On top of which, all that advice that I rail against? The advice that I bitch about because I’ve seen it a million times, or that I find to be so obvious even a drunk bear on a spinning merry-go-round with a BB gun could hit the broad side of it?–that is often also the advice that is the bee that comes careening into my eye later on.
“That thing!!!? I’m not doing that thing. I’ve never done that thing!” And then a month later, I’m going over a draft, and there is the thing, staring me in the face like: “Hello! I am your glaring mistake! I’ve been hiding behind your ego for the last 30 days eating shame burritos and stinking up the place.”
So I have a hate-love relationship with writing advice. Because on the one hand, it’s banal and usually dull and often is trying to cram me into a box that was clearly not built for someone Peri-shaped. (And really is not built for anyone anybody-shaped except the author.) On the other hand, sometimes I do learn useful things that I needed to know, and as a result my craft improves. And then I get to bore other writers in turn with the writing advice that worked for me.
And finally, there’s this weird kind of switch in my brain that gets flipped when I’m reading writing advice (again, *after* I’ve finished flinging cuss words at it), and it’s sort of like by reading the advice I remember all the things I’m actually trying to do with my own writing. It’s a little bit like a pep talk, it gets me excited again, adds some spark back into my old, worn out, mantras. And it’s a little bit like when you find that piece you never finished a year or more ago, and you read it out of curiosity and think to yourself, ‘Holy shit. This is actually pretty good. Did I write this? Who wrote this? Who snuck into my house typed these words into my computer when I wasn’t looking?’

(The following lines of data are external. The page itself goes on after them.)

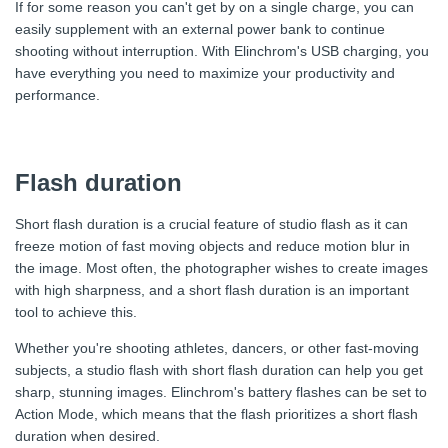
If for some reason you can't get by on a single charge, you can
easily supplement with an external power bank to continue
shooting without interruption. With Elinchrom's USB charging, you
have everything you need to maximize your productivity and
performance.
Flash duration
Short flash duration is a crucial feature of studio flash as it can
freeze motion of fast moving objects and reduce motion blur in
the image. Most often, the photographer wishes to create images
with high sharpness, and a short flash duration is an important
tool to achieve this.
Whether you're shooting athletes, dancers, or other fast-moving
subjects, a studio flash with short flash duration can help you get
sharp, stunning images. Elinchrom's battery flashes can be set to
Action Mode, which means that the flash prioritizes a short flash
duration when desired.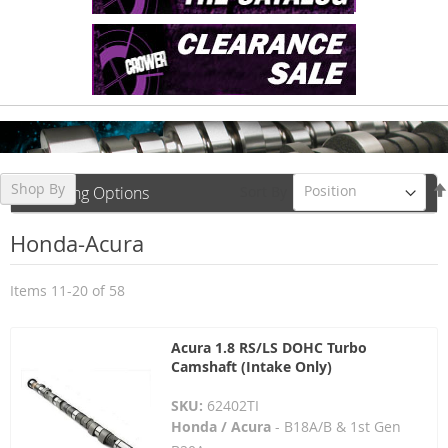
Shop By
Sort By
Shopping Options
Honda-Acura
Items
11
-
20
of
58
Acura 1.8 RS/LS DOHC Turbo
Camshaft (Intake Only)
SKU:
62402TI
Honda / Acura
- B18A/B & 1st Gen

Reading other people’s advice helps me achieve a little bit of distance from whatever project I’m currently up to my ears in. This is good because with distance comes a greater ability to recognize my own errors. Also, and perhaps more importantly, it helps me gain the perspective I need to recognize the good parts in my writing that I’d been previously ignoring in favor of berating myself for (allegedly) being less smart than my (apparent) smarty-pants should have allowed me to be.
Don’t do drugs. Do writing advice. But don’t be afraid to call that advice into question and defenestrate whatever parts of it are just not working out for you.